Inge Morath Award 2026 — Deadline April 30. No fee. $7,500 from the Magnum Foundation for women and nonbinary photographers under 30.
THE WEEKS AHEAD
Key Dates: Through April 19
Apr 7: Deadline — CPA Artist Grants
Apr 8: Sotheby’s Photographs Part II opens, online
Apr 9: EXPOSED Torino Foto Festival opens, Turin
Apr 11: Phillips Photographs auction, New York
Apr 11: Outside Help (Christopher Richmond) opens at Moskowitz Bayse, LA
Apr 12: Deadline — PPA Photo Award
Apr 13: Last day — Ruby Bell: Glow, Leica Gallery, West Hollywood
Apr 16: Sony World Photography Awards winners announced, London
Apr 16: Sotheby’s Photographs Part II closes online
Apr 18: KYOTOGRAPHIE opens, Kyoto
ONE QUESTION
Which living photographer do you think is most underrepresented in major museum collections?

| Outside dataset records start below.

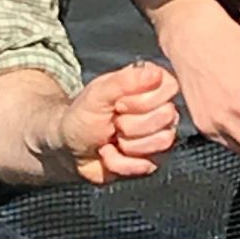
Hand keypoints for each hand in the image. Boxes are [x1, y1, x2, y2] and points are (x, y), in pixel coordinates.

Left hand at [59, 61, 179, 183]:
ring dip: (126, 143)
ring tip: (112, 137)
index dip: (141, 99)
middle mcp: (160, 109)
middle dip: (130, 123)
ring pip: (161, 141)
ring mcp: (159, 135)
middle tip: (112, 122)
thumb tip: (155, 73)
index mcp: (149, 86)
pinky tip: (111, 153)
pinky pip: (146, 165)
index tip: (118, 103)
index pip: (169, 87)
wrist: (69, 149)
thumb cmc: (83, 116)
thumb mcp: (97, 94)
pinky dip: (119, 162)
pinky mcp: (153, 160)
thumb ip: (124, 81)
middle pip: (166, 116)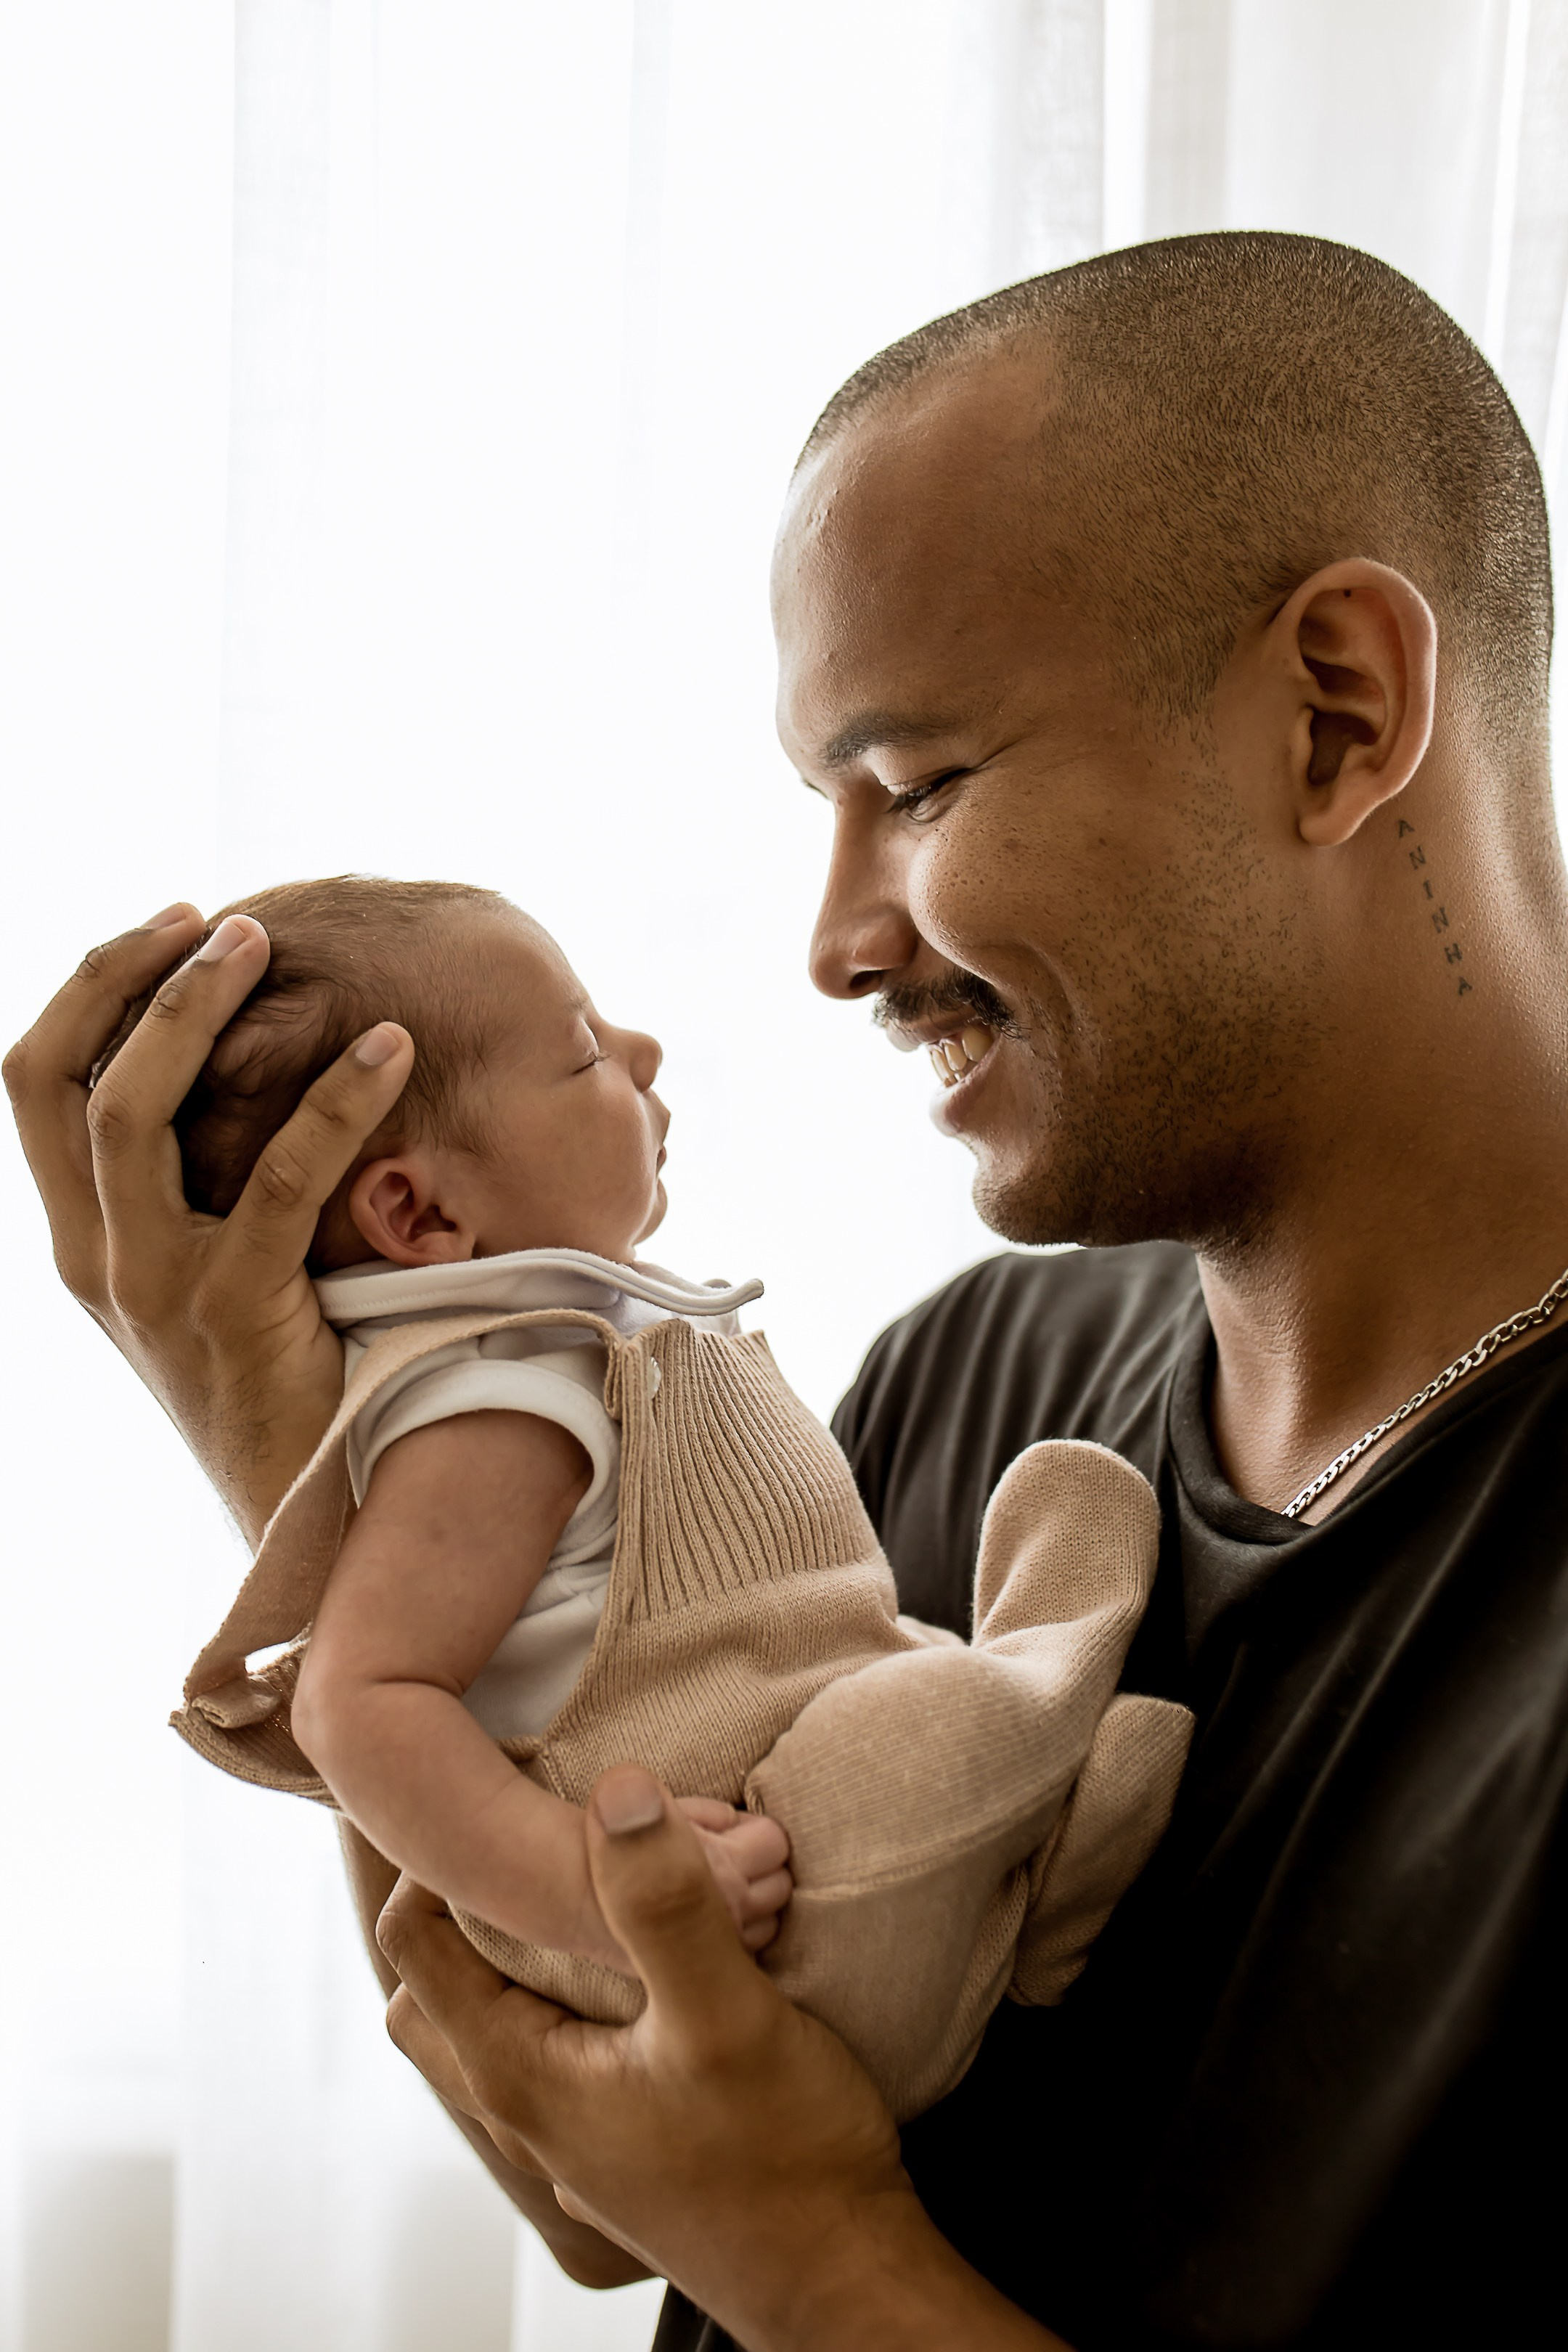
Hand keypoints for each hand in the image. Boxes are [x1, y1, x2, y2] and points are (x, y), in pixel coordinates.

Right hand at [4, 908, 415, 1540]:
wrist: (310, 1515)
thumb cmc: (288, 1380)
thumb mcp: (216, 1274)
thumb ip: (211, 1186)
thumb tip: (264, 1062)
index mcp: (83, 1238)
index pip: (34, 1082)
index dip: (92, 988)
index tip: (171, 927)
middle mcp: (96, 1257)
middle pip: (59, 1081)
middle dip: (131, 979)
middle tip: (225, 923)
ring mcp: (154, 1288)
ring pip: (131, 1116)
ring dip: (196, 1015)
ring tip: (269, 947)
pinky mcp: (234, 1313)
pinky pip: (277, 1179)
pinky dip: (333, 1099)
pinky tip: (390, 1047)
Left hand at [379, 1766, 1065, 2350]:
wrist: (846, 2280)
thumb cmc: (787, 2162)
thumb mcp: (728, 2014)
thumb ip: (665, 1903)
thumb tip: (616, 1787)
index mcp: (518, 2075)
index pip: (415, 1942)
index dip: (440, 1856)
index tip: (508, 1796)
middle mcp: (527, 2114)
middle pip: (435, 1988)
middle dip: (462, 1908)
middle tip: (530, 1840)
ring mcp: (573, 2140)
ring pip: (499, 2024)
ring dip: (521, 1956)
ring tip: (588, 1894)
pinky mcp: (622, 2148)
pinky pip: (559, 2055)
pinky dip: (573, 2000)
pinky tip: (644, 1973)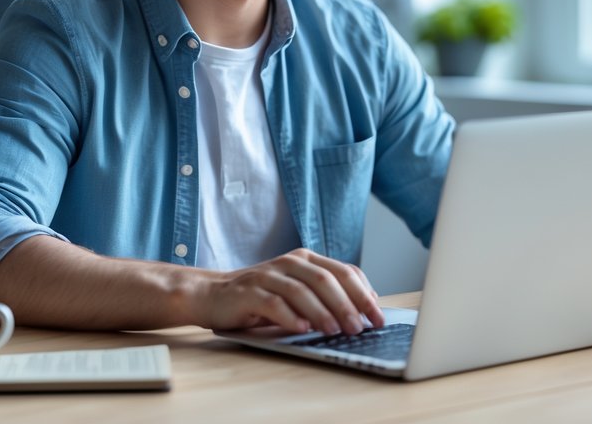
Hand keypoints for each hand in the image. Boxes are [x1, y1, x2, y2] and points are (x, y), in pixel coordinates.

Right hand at [199, 248, 384, 334]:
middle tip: (360, 328)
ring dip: (322, 312)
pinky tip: (302, 329)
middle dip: (347, 305)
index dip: (364, 294)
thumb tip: (367, 306)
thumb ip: (327, 294)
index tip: (378, 317)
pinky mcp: (249, 291)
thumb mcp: (297, 291)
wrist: (213, 295)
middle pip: (325, 279)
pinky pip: (273, 303)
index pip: (344, 272)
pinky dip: (290, 316)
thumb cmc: (261, 297)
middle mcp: (289, 262)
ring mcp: (268, 275)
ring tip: (335, 331)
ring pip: (302, 290)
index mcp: (306, 259)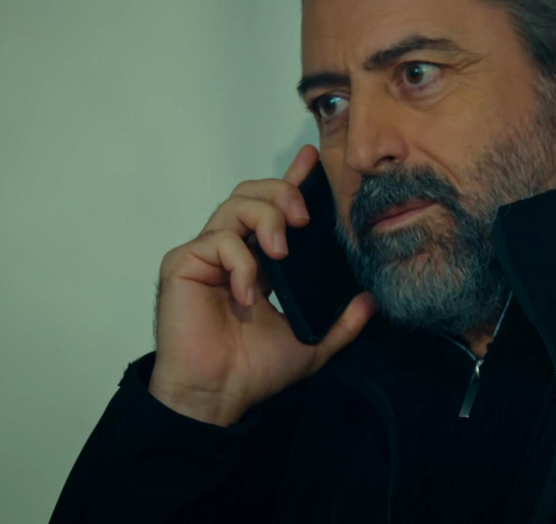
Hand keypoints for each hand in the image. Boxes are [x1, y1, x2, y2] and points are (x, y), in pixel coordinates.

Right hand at [147, 144, 376, 425]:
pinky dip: (241, 261)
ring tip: (281, 252)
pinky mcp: (183, 264)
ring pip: (234, 205)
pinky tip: (250, 294)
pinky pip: (216, 241)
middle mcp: (231, 250)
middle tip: (303, 217)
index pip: (274, 209)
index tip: (312, 160)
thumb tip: (372, 301)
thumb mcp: (312, 343)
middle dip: (282, 194)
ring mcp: (206, 256)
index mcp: (259, 260)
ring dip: (265, 219)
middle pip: (252, 193)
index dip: (292, 181)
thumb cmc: (254, 370)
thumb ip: (342, 323)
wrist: (218, 397)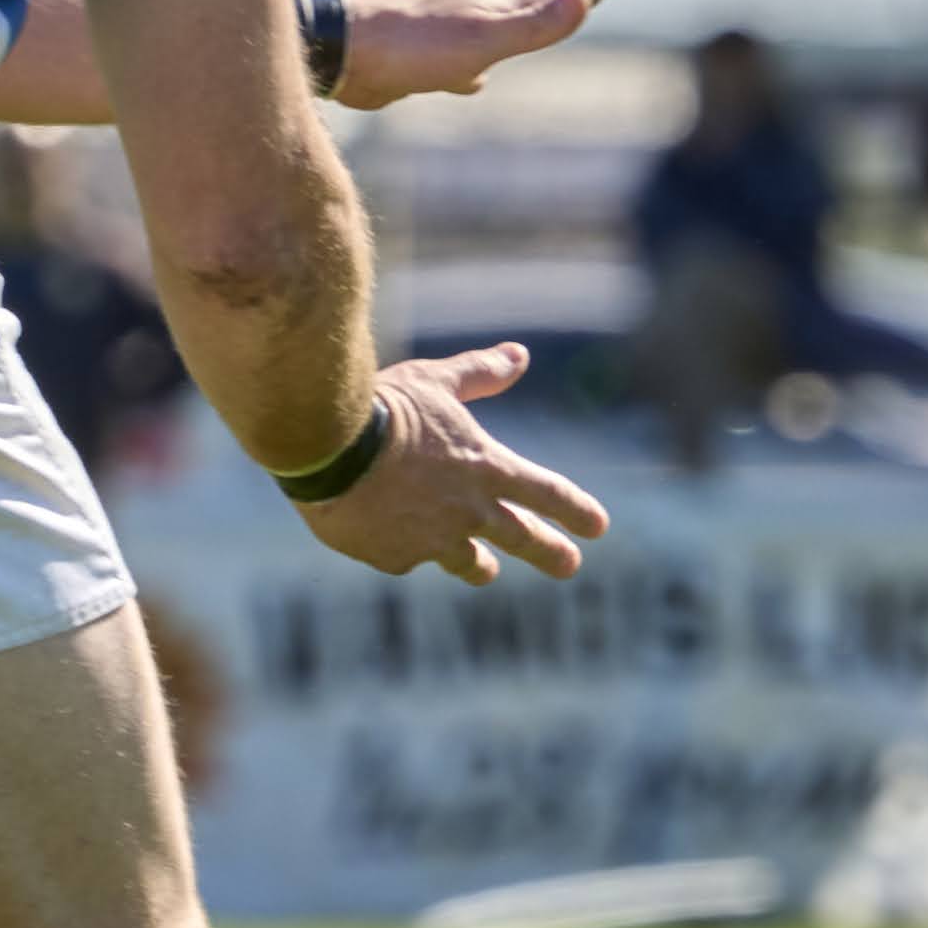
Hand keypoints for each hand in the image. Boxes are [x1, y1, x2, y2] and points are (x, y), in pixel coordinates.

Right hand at [300, 343, 611, 585]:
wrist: (328, 449)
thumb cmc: (384, 407)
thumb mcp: (436, 381)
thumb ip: (480, 372)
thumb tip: (520, 355)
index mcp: (487, 467)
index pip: (547, 493)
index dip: (575, 510)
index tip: (599, 527)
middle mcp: (469, 512)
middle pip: (522, 539)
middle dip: (550, 553)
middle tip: (570, 566)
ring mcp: (434, 541)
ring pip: (468, 563)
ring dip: (479, 566)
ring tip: (485, 571)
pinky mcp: (396, 559)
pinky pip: (408, 557)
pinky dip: (405, 547)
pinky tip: (391, 537)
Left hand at [333, 0, 620, 111]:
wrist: (346, 54)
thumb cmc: (415, 48)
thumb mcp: (485, 39)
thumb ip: (534, 25)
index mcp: (495, 5)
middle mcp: (475, 11)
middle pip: (529, 0)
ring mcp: (449, 33)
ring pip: (497, 25)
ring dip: (522, 22)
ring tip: (535, 21)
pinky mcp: (425, 59)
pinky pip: (466, 59)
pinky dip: (480, 65)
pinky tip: (476, 80)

Name one photographer whose work deserves more institutional attention than it currently gets — and tell us why. Answer in the comments. We’ll highlight the responses in the next issue.
DID YOU KNOW?
The most viewed photograph in history is almost certainly Bliss — the rolling green hills and blue sky Charles O’Rear shot in Sonoma County, California, in 1996 on a drive from Napa to San Francisco. O’Rear, a former National Geographic photographer, used a medium-format camera and Fujifilm Velvia slide film. Microsoft purchased the rights in 2000 for an undisclosed sum. It served as the default Windows XP wallpaper for over a decade. The image is completely unmanipulated. The hill, Licatalsi Ranch in Sonoma, was later converted to a vineyard.
ON THIS DAY
April 8, 1974: Hank Aaron hit his 715th career home run off Al Downing at Atlanta’s Fulton County Stadium, breaking Babe Ruth’s record that had stood for 39 years. Photographer Neil Leifer was positioned in the stands and captured Aaron rounding second base, arms raised, two Dodgers fielders retreating behind him. The image ran on the cover of Sports Illustrated on April 15, 1974 — one of the defining sports photographs of the 20th century. Leifer, who had also photographed Muhammad Ali’s first-round knockout of Sonny Liston in 1965, remains one of the most celebrated sports photographers in American history.